What you should do:
Please return the listing exactly as it stands, skipping any pictures.

╭─ Source material

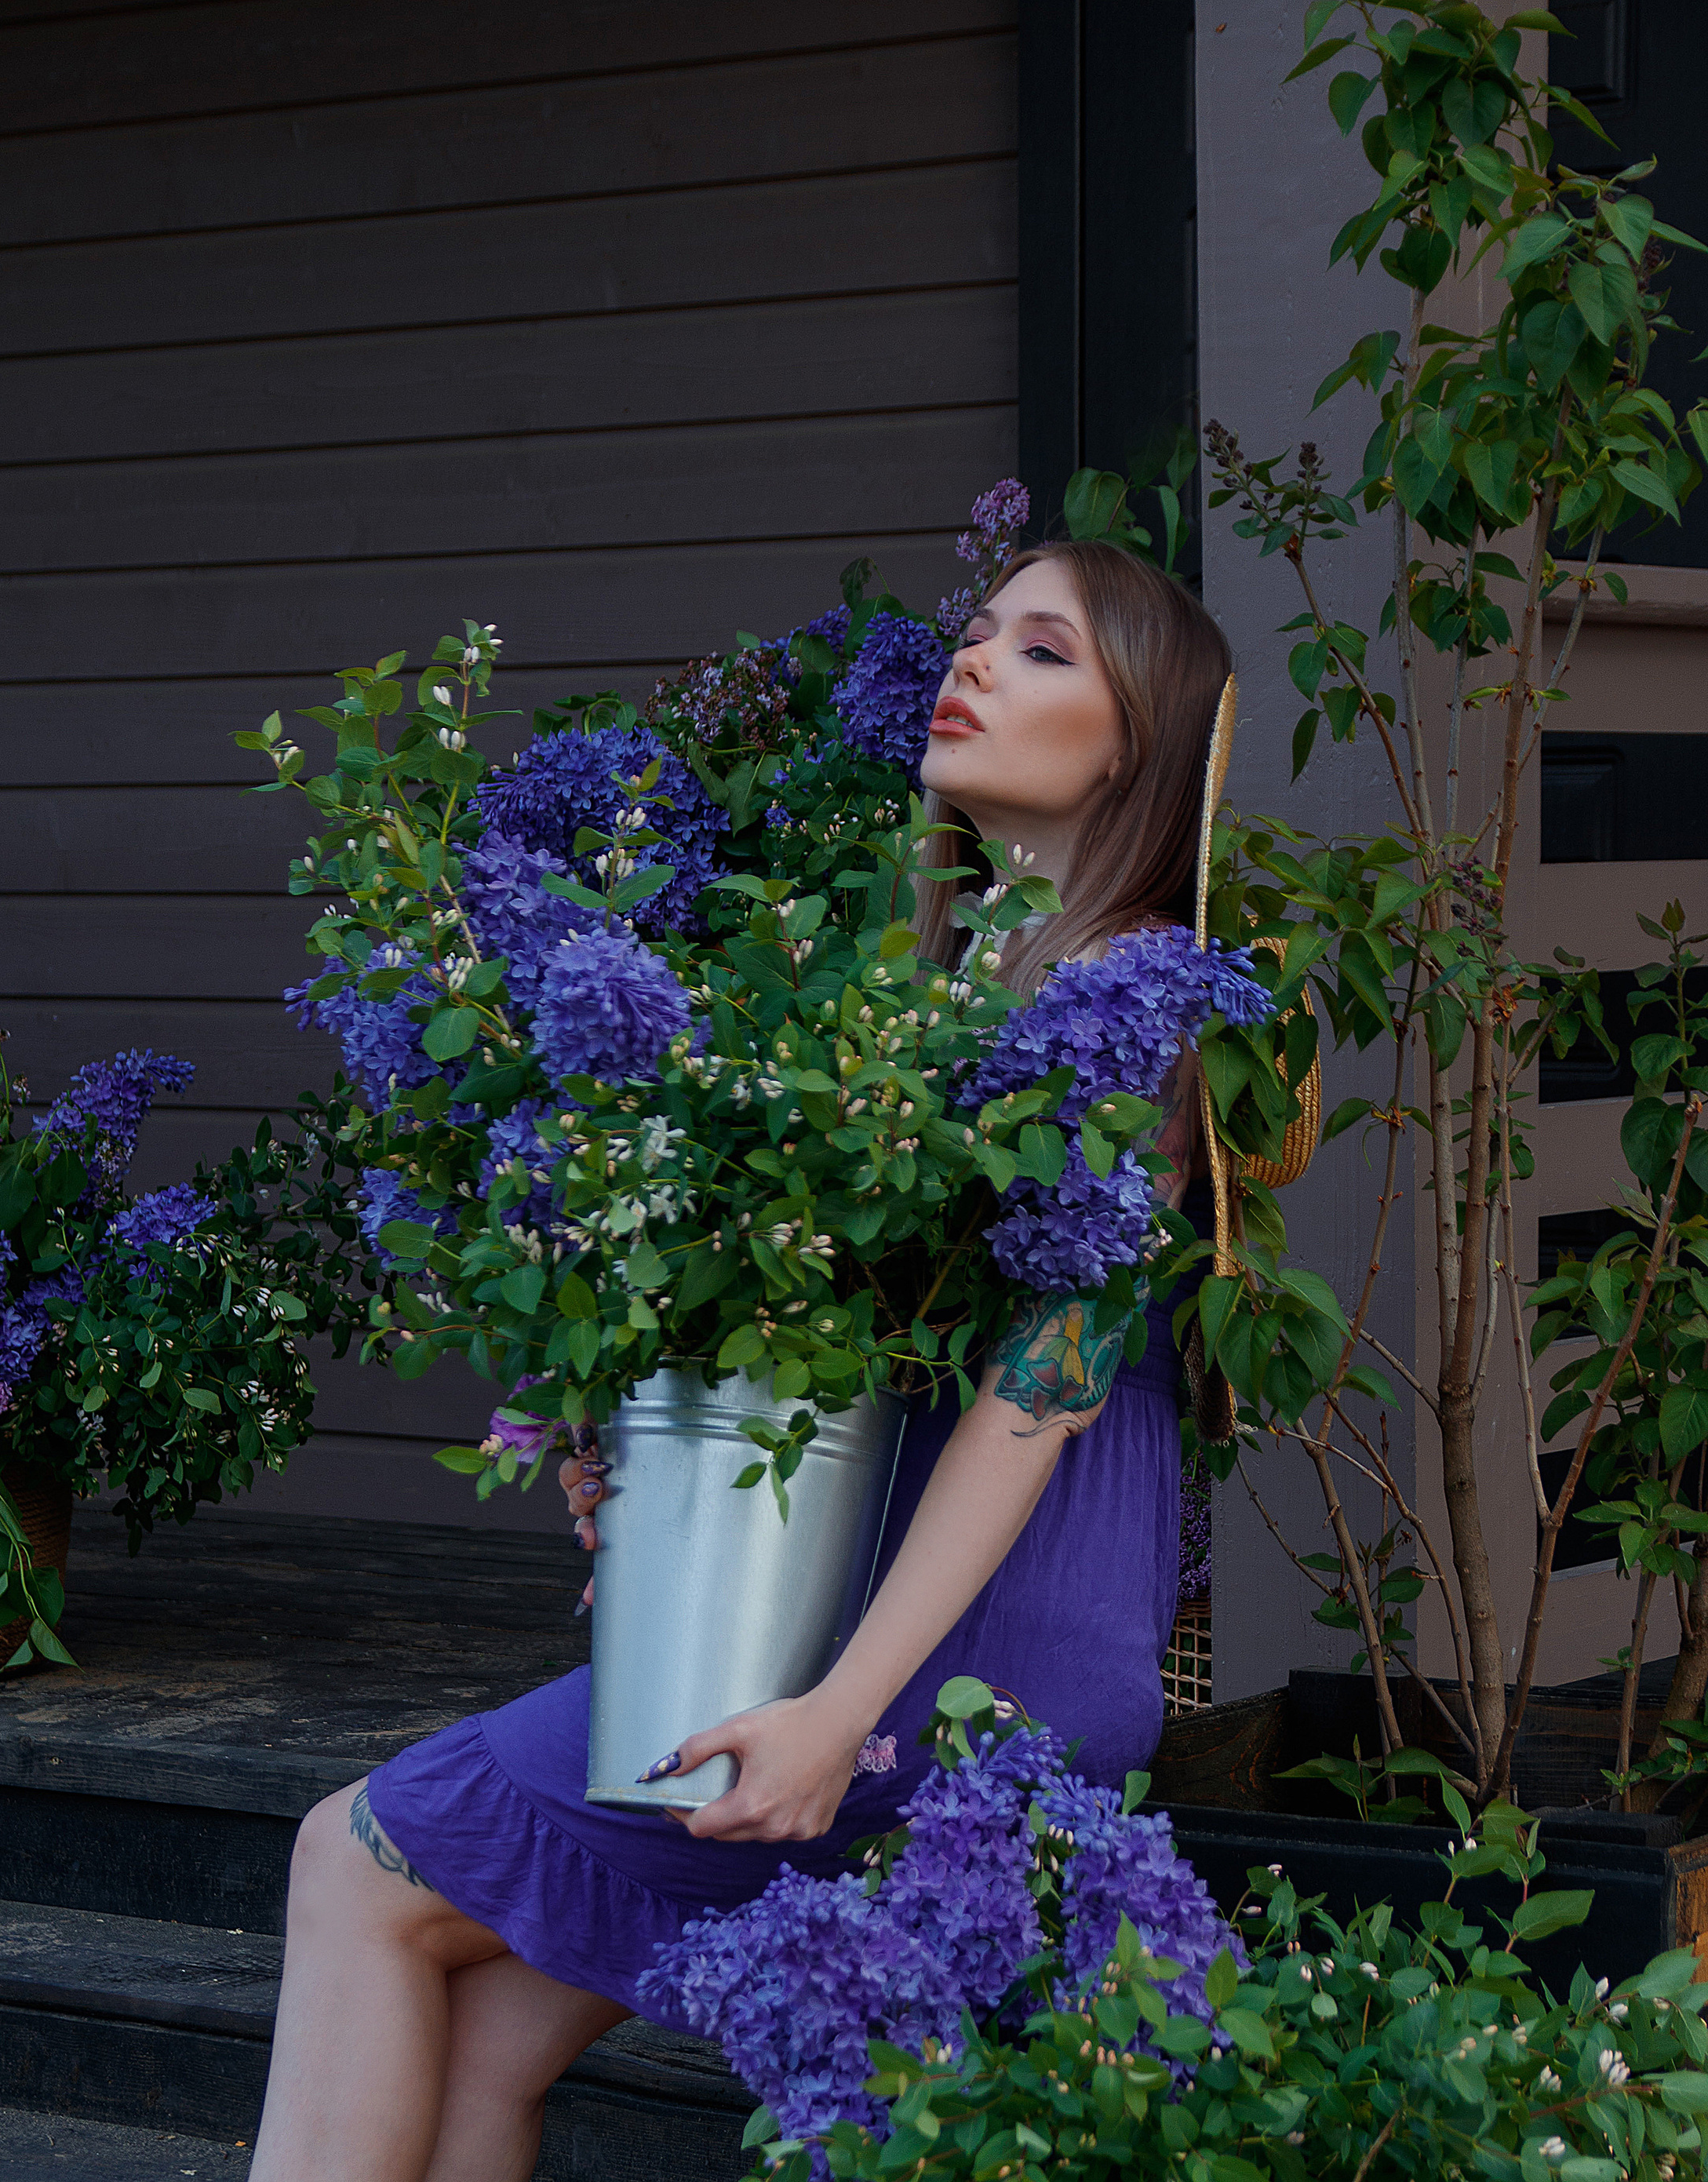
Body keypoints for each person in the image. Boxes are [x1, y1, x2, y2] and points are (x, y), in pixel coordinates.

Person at [248, 537, 1233, 2182]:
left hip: (954, 1647)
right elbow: (828, 1350)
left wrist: (834, 1711)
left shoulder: (1129, 996)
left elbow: (1037, 1386)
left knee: (351, 1865)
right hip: (908, 1616)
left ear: (1135, 740)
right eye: (977, 629)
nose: (976, 658)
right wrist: (653, 1449)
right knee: (475, 2024)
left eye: (1043, 649)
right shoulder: (939, 992)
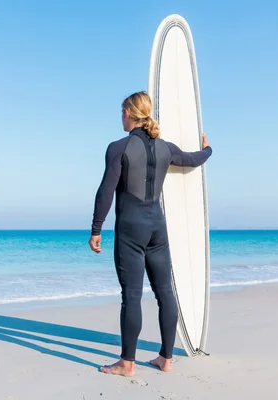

╰─

Task solution:
Body keypoints for each person in the image. Boxes are [x1, y1, x2, y2] and points are (x, y), in pixel coordinates.

Person at [248, 537, 1233, 2182]:
left hip: (954, 1647)
right elbow: (828, 1350)
left wrist: (834, 1711)
left shoulder: (1129, 996)
left elbow: (1037, 1386)
left knee: (351, 1865)
right hip: (908, 1616)
left ear: (1135, 740)
right eye: (977, 629)
nose: (976, 658)
right wrist: (653, 1449)
right knee: (475, 2024)
left eye: (1043, 649)
right shoulder: (939, 992)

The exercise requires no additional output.